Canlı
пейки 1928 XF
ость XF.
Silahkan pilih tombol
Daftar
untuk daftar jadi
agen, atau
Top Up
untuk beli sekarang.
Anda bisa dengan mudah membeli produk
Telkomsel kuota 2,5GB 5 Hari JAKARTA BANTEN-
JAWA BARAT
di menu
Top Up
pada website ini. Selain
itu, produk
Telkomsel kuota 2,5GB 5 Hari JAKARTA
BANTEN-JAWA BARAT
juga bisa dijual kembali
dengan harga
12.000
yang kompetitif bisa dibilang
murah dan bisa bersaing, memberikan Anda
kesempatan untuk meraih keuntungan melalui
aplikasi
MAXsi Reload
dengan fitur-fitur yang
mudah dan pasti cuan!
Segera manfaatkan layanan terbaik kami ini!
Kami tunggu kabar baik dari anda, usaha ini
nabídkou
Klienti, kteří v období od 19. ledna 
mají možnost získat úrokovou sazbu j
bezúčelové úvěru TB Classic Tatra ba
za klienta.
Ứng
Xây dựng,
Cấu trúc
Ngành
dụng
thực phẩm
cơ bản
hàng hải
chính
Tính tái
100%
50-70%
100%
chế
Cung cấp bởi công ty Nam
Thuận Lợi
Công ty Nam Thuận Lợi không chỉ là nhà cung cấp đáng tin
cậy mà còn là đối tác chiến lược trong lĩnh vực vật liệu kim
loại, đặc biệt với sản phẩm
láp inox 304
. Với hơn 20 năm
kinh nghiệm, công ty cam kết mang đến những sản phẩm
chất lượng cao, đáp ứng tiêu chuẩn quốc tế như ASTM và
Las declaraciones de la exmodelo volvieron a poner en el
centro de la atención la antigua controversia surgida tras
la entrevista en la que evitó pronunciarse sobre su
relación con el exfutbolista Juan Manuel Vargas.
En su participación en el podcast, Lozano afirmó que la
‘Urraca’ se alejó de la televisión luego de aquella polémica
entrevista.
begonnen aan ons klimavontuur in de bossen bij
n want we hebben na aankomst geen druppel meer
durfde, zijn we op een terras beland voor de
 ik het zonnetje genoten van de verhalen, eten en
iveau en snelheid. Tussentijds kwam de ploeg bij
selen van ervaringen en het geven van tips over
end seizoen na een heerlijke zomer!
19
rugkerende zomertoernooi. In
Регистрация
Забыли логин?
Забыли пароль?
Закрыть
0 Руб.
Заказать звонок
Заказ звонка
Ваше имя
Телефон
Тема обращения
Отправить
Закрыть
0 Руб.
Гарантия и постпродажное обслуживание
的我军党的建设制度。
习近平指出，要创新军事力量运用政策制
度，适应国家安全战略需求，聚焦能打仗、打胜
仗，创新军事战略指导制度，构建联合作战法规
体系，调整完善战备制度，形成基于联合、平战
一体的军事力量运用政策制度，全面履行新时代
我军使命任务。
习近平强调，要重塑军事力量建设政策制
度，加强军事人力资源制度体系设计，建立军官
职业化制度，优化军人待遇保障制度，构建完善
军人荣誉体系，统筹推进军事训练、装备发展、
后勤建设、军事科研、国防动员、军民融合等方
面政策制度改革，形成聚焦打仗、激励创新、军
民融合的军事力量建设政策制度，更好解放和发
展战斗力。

•••••

What the exercise asks →
Copy out each line of the data exactly.

Answer to the exercise →
Canlı
пейки 1928 XF
ость XF.
Silahkan pilih tombol
Daftar
untuk daftar jadi
agen, atau
Top Up
untuk beli sekarang.
Anda bisa dengan mudah membeli produk
Telkomsel kuota 2,5GB 5 Hari JAKARTA BANTEN-
JAWA BARAT
di menu
Top Up
pada website ini. Selain
itu, produk
Telkomsel kuota 2,5GB 5 Hari JAKARTA
BANTEN-JAWA BARAT
juga bisa dijual kembali
dengan harga
12.000
yang kompetitif bisa dibilang
murah dan bisa bersaing, memberikan Anda
kesempatan untuk meraih keuntungan melalui
aplikasi
MAXsi Reload
dengan fitur-fitur yang
mudah dan pasti cuan!
Segera manfaatkan layanan terbaik kami ini!
Kami tunggu kabar baik dari anda, usaha ini
nabídkou
Klienti, kteří v období od 19. ledna 
mají možnost získat úrokovou sazbu j
bezúčelové úvěru TB Classic Tatra ba
za klienta.
Ứng
Xây dựng,
Cấu trúc
Ngành
dụng
thực phẩm
cơ bản
hàng hải
chính
Tính tái
100%
50-70%
100%
chế
Cung cấp bởi công ty Nam
Thuận Lợi
Công ty Nam Thuận Lợi không chỉ là nhà cung cấp đáng tin
cậy mà còn là đối tác chiến lược trong lĩnh vực vật liệu kim
loại, đặc biệt với sản phẩm
láp inox 304
. Với hơn 20 năm
kinh nghiệm, công ty cam kết mang đến những sản phẩm
chất lượng cao, đáp ứng tiêu chuẩn quốc tế như ASTM và
Las declaraciones de la exmodelo volvieron a poner en el
centro de la atención la antigua controversia surgida tras
la entrevista en la que evitó pronunciarse sobre su
relación con el exfutbolista Juan Manuel Vargas.
En su participación en el podcast, Lozano afirmó que la
‘Urraca’ se alejó de la televisión luego de aquella polémica
entrevista.
begonnen aan ons klimavontuur in de bossen bij
n want we hebben na aankomst geen druppel meer
durfde, zijn we op een terras beland voor de
 ik het zonnetje genoten van de verhalen, eten en
iveau en snelheid. Tussentijds kwam de ploeg bij
selen van ervaringen en het geven van tips over
end seizoen na een heerlijke zomer!
19
rugkerende zomertoernooi. In
Регистрация
Забыли логин?
Забыли пароль?
Закрыть
0 Руб.
Заказать звонок
Заказ звонка
Ваше имя
Телефон
Тема обращения
Отправить
Закрыть
0 Руб.
Гарантия и постпродажное обслуживание
的我军党的建设制度。
习近平指出，要创新军事力量运用政策制
度，适应国家安全战略需求，聚焦能打仗、打胜
仗，创新军事战略指导制度，构建联合作战法规
体系，调整完善战备制度，形成基于联合、平战
一体的军事力量运用政策制度，全面履行新时代
我军使命任务。
习近平强调，要重塑军事力量建设政策制
度，加强军事人力资源制度体系设计，建立军官
职业化制度，优化军人待遇保障制度，构建完善
军人荣誉体系，统筹推进军事训练、装备发展、
后勤建设、军事科研、国防动员、军民融合等方
面政策制度改革，形成聚焦打仗、激励创新、军
民融合的军事力量建设政策制度，更好解放和发
展战斗力。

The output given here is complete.